[Start of Attachment]
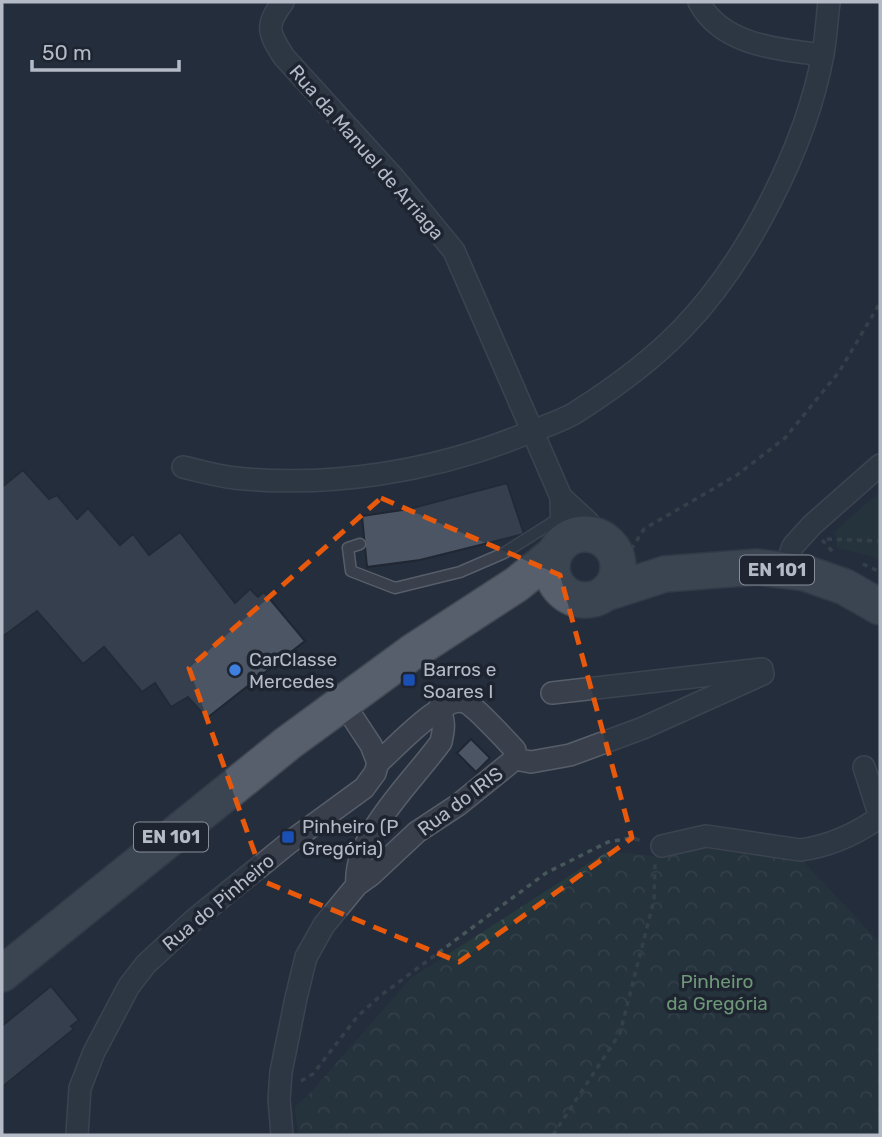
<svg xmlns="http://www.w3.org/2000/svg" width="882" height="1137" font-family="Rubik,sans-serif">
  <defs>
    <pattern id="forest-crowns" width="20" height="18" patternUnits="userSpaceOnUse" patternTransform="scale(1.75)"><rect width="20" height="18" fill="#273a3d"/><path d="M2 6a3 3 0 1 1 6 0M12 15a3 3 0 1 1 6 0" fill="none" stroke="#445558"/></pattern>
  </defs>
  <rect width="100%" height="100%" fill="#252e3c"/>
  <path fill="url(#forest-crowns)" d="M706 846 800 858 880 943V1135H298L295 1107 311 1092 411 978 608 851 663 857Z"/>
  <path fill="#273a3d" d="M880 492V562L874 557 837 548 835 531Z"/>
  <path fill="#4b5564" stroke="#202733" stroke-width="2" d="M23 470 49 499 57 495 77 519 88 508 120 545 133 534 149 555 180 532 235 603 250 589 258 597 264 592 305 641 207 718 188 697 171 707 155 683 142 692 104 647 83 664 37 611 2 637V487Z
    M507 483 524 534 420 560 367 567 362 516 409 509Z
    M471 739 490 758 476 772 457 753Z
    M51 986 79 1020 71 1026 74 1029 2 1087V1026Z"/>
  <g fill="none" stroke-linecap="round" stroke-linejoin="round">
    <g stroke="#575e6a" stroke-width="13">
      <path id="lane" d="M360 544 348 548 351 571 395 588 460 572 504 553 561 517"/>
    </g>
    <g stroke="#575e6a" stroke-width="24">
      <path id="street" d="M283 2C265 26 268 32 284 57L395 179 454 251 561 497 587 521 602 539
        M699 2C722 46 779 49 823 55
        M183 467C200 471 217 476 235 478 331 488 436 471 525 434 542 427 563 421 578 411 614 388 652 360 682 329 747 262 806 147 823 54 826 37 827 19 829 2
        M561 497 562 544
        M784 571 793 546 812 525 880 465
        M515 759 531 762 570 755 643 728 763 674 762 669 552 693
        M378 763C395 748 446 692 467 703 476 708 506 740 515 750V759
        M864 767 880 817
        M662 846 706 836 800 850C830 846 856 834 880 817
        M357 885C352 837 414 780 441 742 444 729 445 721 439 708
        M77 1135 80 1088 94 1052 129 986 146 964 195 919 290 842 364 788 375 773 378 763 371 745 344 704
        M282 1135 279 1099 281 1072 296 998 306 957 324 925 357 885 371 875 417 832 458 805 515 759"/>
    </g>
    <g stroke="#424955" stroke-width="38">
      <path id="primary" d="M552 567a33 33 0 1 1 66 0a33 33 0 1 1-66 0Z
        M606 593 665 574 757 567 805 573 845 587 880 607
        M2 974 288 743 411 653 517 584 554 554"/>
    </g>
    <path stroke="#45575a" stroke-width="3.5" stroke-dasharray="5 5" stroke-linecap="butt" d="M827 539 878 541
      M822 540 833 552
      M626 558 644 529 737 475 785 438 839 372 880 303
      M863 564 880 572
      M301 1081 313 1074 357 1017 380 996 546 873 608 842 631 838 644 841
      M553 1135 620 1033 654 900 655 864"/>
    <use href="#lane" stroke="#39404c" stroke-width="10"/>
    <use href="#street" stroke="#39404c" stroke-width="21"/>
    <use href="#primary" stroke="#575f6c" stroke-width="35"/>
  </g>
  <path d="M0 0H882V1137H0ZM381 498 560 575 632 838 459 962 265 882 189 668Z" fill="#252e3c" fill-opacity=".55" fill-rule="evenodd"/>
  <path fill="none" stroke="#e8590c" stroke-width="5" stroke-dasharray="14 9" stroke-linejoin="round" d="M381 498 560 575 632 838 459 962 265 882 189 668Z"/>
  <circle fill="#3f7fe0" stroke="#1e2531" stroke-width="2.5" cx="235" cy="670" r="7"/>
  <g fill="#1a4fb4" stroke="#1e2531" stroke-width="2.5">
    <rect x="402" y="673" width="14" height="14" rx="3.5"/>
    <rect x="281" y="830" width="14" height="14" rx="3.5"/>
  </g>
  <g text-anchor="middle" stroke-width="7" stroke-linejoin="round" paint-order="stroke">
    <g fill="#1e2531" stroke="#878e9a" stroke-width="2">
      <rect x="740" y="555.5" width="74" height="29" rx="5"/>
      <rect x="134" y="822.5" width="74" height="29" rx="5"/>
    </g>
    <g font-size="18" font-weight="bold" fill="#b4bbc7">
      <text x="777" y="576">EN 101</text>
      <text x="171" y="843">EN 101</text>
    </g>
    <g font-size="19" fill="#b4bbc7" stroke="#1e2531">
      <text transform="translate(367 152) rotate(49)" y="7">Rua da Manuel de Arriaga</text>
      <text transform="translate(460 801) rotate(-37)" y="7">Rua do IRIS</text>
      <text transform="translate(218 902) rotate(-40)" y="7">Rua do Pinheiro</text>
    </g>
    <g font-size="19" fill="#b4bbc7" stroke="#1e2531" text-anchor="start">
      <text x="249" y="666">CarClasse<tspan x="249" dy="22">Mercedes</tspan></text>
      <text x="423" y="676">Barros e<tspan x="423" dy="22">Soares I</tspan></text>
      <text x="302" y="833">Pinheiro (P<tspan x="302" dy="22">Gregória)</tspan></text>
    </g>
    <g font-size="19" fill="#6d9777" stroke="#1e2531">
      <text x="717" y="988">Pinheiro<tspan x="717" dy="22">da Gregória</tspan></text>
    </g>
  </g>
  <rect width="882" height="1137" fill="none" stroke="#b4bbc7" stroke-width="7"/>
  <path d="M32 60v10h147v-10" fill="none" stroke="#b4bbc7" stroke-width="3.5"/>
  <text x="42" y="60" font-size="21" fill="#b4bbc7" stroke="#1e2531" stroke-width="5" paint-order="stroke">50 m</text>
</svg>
[End of Attachment]
Work to be completed:
With the pictures left out, return the listing above exactly as it stands.

Response to the exercise:
<svg xmlns="http://www.w3.org/2000/svg" width="882" height="1137" font-family="Rubik,sans-serif">
  <defs>
    <pattern id="forest-crowns" width="20" height="18" patternUnits="userSpaceOnUse" patternTransform="scale(1.75)"><rect width="20" height="18" fill="#273a3d"/><path d="M2 6a3 3 0 1 1 6 0M12 15a3 3 0 1 1 6 0" fill="none" stroke="#445558"/></pattern>
  </defs>
  <rect width="100%" height="100%" fill="#252e3c"/>
  <path fill="url(#forest-crowns)" d="M706 846 800 858 880 943V1135H298L295 1107 311 1092 411 978 608 851 663 857Z"/>
  <path fill="#273a3d" d="M880 492V562L874 557 837 548 835 531Z"/>
  <path fill="#4b5564" stroke="#202733" stroke-width="2" d="M23 470 49 499 57 495 77 519 88 508 120 545 133 534 149 555 180 532 235 603 250 589 258 597 264 592 305 641 207 718 188 697 171 707 155 683 142 692 104 647 83 664 37 611 2 637V487Z
    M507 483 524 534 420 560 367 567 362 516 409 509Z
    M471 739 490 758 476 772 457 753Z
    M51 986 79 1020 71 1026 74 1029 2 1087V1026Z"/>
  <g fill="none" stroke-linecap="round" stroke-linejoin="round">
    <g stroke="#575e6a" stroke-width="13">
      <path id="lane" d="M360 544 348 548 351 571 395 588 460 572 504 553 561 517"/>
    </g>
    <g stroke="#575e6a" stroke-width="24">
      <path id="street" d="M283 2C265 26 268 32 284 57L395 179 454 251 561 497 587 521 602 539
        M699 2C722 46 779 49 823 55
        M183 467C200 471 217 476 235 478 331 488 436 471 525 434 542 427 563 421 578 411 614 388 652 360 682 329 747 262 806 147 823 54 826 37 827 19 829 2
        M561 497 562 544
        M784 571 793 546 812 525 880 465
        M515 759 531 762 570 755 643 728 763 674 762 669 552 693
        M378 763C395 748 446 692 467 703 476 708 506 740 515 750V759
        M864 767 880 817
        M662 846 706 836 800 850C830 846 856 834 880 817
        M357 885C352 837 414 780 441 742 444 729 445 721 439 708
        M77 1135 80 1088 94 1052 129 986 146 964 195 919 290 842 364 788 375 773 378 763 371 745 344 704
        M282 1135 279 1099 281 1072 296 998 306 957 324 925 357 885 371 875 417 832 458 805 515 759"/>
    </g>
    <g stroke="#424955" stroke-width="38">
      <path id="primary" d="M552 567a33 33 0 1 1 66 0a33 33 0 1 1-66 0Z
        M606 593 665 574 757 567 805 573 845 587 880 607
        M2 974 288 743 411 653 517 584 554 554"/>
    </g>
    <path stroke="#45575a" stroke-width="3.5" stroke-dasharray="5 5" stroke-linecap="butt" d="M827 539 878 541
      M822 540 833 552
      M626 558 644 529 737 475 785 438 839 372 880 303
      M863 564 880 572
      M301 1081 313 1074 357 1017 380 996 546 873 608 842 631 838 644 841
      M553 1135 620 1033 654 900 655 864"/>
    <use href="#lane" stroke="#39404c" stroke-width="10"/>
    <use href="#street" stroke="#39404c" stroke-width="21"/>
    <use href="#primary" stroke="#575f6c" stroke-width="35"/>
  </g>
  <path d="M0 0H882V1137H0ZM381 498 560 575 632 838 459 962 265 882 189 668Z" fill="#252e3c" fill-opacity=".55" fill-rule="evenodd"/>
  <path fill="none" stroke="#e8590c" stroke-width="5" stroke-dasharray="14 9" stroke-linejoin="round" d="M381 498 560 575 632 838 459 962 265 882 189 668Z"/>
  <circle fill="#3f7fe0" stroke="#1e2531" stroke-width="2.5" cx="235" cy="670" r="7"/>
  <g fill="#1a4fb4" stroke="#1e2531" stroke-width="2.5">
    <rect x="402" y="673" width="14" height="14" rx="3.5"/>
    <rect x="281" y="830" width="14" height="14" rx="3.5"/>
  </g>
  <g text-anchor="middle" stroke-width="7" stroke-linejoin="round" paint-order="stroke">
    <g fill="#1e2531" stroke="#878e9a" stroke-width="2">
      <rect x="740" y="555.5" width="74" height="29" rx="5"/>
      <rect x="134" y="822.5" width="74" height="29" rx="5"/>
    </g>
    <g font-size="18" font-weight="bold" fill="#b4bbc7">
      <text x="777" y="576">EN 101</text>
      <text x="171" y="843">EN 101</text>
    </g>
    <g font-size="19" fill="#b4bbc7" stroke="#1e2531">
      <text transform="translate(367 152) rotate(49)" y="7">Rua da Manuel de Arriaga</text>
      <text transform="translate(460 801) rotate(-37)" y="7">Rua do IRIS</text>
      <text transform="translate(218 902) rotate(-40)" y="7">Rua do Pinheiro</text>
    </g>
    <g font-size="19" fill="#b4bbc7" stroke="#1e2531" text-anchor="start">
      <text x="249" y="666">CarClasse<tspan x="249" dy="22">Mercedes</tspan></text>
      <text x="423" y="676">Barros e<tspan x="423" dy="22">Soares I</tspan></text>
      <text x="302" y="833">Pinheiro (P<tspan x="302" dy="22">Gregória)</tspan></text>
    </g>
    <g font-size="19" fill="#6d9777" stroke="#1e2531">
      <text x="717" y="988">Pinheiro<tspan x="717" dy="22">da Gregória</tspan></text>
    </g>
  </g>
  <rect width="882" height="1137" fill="none" stroke="#b4bbc7" stroke-width="7"/>
  <path d="M32 60v10h147v-10" fill="none" stroke="#b4bbc7" stroke-width="3.5"/>
  <text x="42" y="60" font-size="21" fill="#b4bbc7" stroke="#1e2531" stroke-width="5" paint-order="stroke">50 m</text>
</svg>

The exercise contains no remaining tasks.